PGPO’s computational overhead is moderate (≈10% above DAPO), as KL estimates are computed efficiently via a dedicated attention mask in a second parallel forward pass using Monte Carlo estimation for scalability. Extensive hyperparameter search confirms robust generalization of the primary threshold/boosting settings across tasks and model sizes.

Implications and Future Directions

PGPO provides an information-theoretically-grounded foundation for fine-grained credit assignment in multimodal RL with LVLMs. It delivers robust improvements on complex visual reasoning while sharpening visual anchoring without overfitting to spurious textual priors or sacrificing performance on general VQA. This framework is extensible to larger model scales and more diverse multimodal tasks (e.g., document reasoning, GUI understanding), though experiments focused on the 3B/7B scale due to resource constraints.

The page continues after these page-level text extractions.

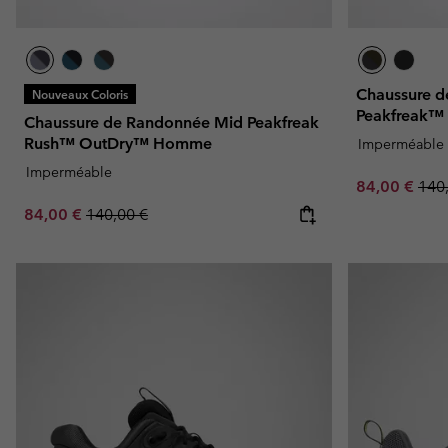
Chaussure 
Nouveaux Coloris
Peakfreak™
Chaussure de Randonnée Mid Peakfreak
Rush™ OutDry™ Homme
Imperméable
Imperméable
Sale price:
Regu
84,00 €
140
Sale price:
Regular price:
84,00 €
140,00 €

Theoretical implications include the formal demonstration of the necessity for zero-mean advantage in RLVR for stable optimization, and the strict benefit of monotonic, intra-sequence rank-preserving advantage modulation tied to information gain. Practically, PGPO’s principle of token-sensitive reward assignment aligns with recent trends in LLMs/MLLMs emphasizing sparse, critical token-wise learning over blunt sequence-level updates.

Conclusion

The perception-grounded PGPO paradigm fundamentally advances fine-grained optimization in multimodal RL and establishes a rigorous methodological bridge between information-theoretic metrics and reinforcement learning operations in LVLMs. Its token-level advantage sculpting yields empirically and theoretically superior reasoning capability, robust training, and improved factuality by ensuring credit is focused where visual grounding is essential.

Reference:

"Not All Tokens See Equally: Perception-Grounded Policy Optimization for Large Vision-LLMs" (2604.01840).